Apple has heavily invested in LLVM technologies, which provide an abstract instruction set that can be translated for specific architectures. Clang replaced GCC as the compiler of choice for C and Objective-C programs, and both of those are translated with Clang into LLVM instructions, which are then optimised into an executable for the platform. The new programming language, Swift, produces LLVM bytecode in the same way and can co-exist with existing Objective-C applications and libraries.

In addition, swift also comes with a REPL environment for testing code. Normally used by interpreted languages such as JavaScript or Python, a REPL provides a Read-Evaluate-Print Loop that can be used to evaluate individual expressions and statements at the command line for easy debugging. Combined with powerful looping, string interpolation and printing/debugging options, it allows an interactive style of development and testing that is frequently missing for compiled languages such as C and Java.

Swift is a strongly typed language, though it uses type inference to reduce the amount of characters typed by the developer. Types can be provided explicitly, and for numeric types, specific sized elements such as UInt8 or Int32 can be used.The type engine also provides for Optional valued types; an optional value can be dereferenced with a ? or ! depending on whether the value is expected to exist. The collections in Swift provide literal support for both arrays (with []) and dictionaries/maps (with [:]) and can include generic types.

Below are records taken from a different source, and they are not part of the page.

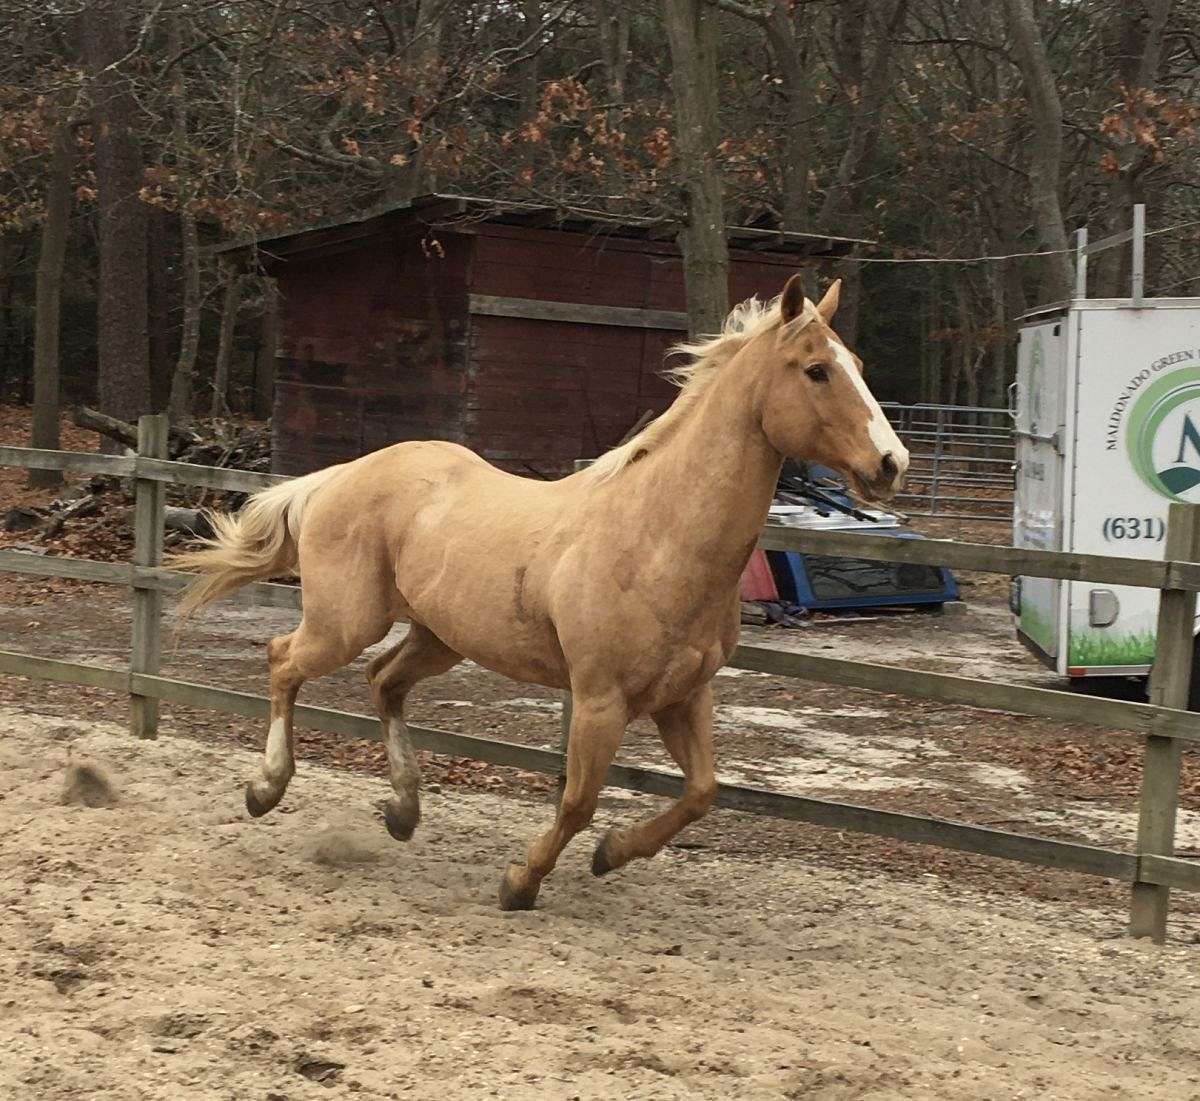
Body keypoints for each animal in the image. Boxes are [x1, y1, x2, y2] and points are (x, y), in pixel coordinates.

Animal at [173, 275, 908, 910]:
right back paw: (266, 788)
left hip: (441, 636)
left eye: (858, 361)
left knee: (383, 682)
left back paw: (405, 810)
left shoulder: (685, 696)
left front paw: (613, 853)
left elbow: (701, 792)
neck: (657, 536)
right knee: (282, 660)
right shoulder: (600, 699)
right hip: (344, 623)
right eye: (816, 370)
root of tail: (341, 474)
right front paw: (520, 882)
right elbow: (578, 800)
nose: (891, 463)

Functions are also first class elements in the language, and can be used to pass functions as variables to other elements. Arguments can also be named explicitly (which provides compatibility with Objective-C’s named arguments) or provided as positional arguments only. Parameters can also have default values, allowing arguments to be omitted if not required.

The swift integration can use Objective-C objects, both from the standard libraries (such as UIKit or Cocoa) as well as user-defined types. Classes can also be created in swift natively (which can then also be used from Objective-C) which, like other Objective-C objects, are reference counted. (The references are managed automatically by the runtime, so the user does not need to worry about memory management in swift directly.) As well as classes, which are reference types, it is possible to create struct value types that can be passed by copy as values to function types.

Finally swift has multiple return types, through the use of tuples. These tuples can be used in matching semantics (with the case statement) or variable assignment.

Swift is available via the Xcode 6 developer preview, and will be released in production in the next few months. At this time, there is no confirmation that the swift language will be merged upstream with LLVM, but having recently merged the ARM 64-bit support and worked on the fast JIT for Safari’s JavaScript, it is likely that some of it will fold into the upstream clang runtime hosted by LLVM. This could provide the ability for swift programs to be written for other architectures where there is a clang compiler.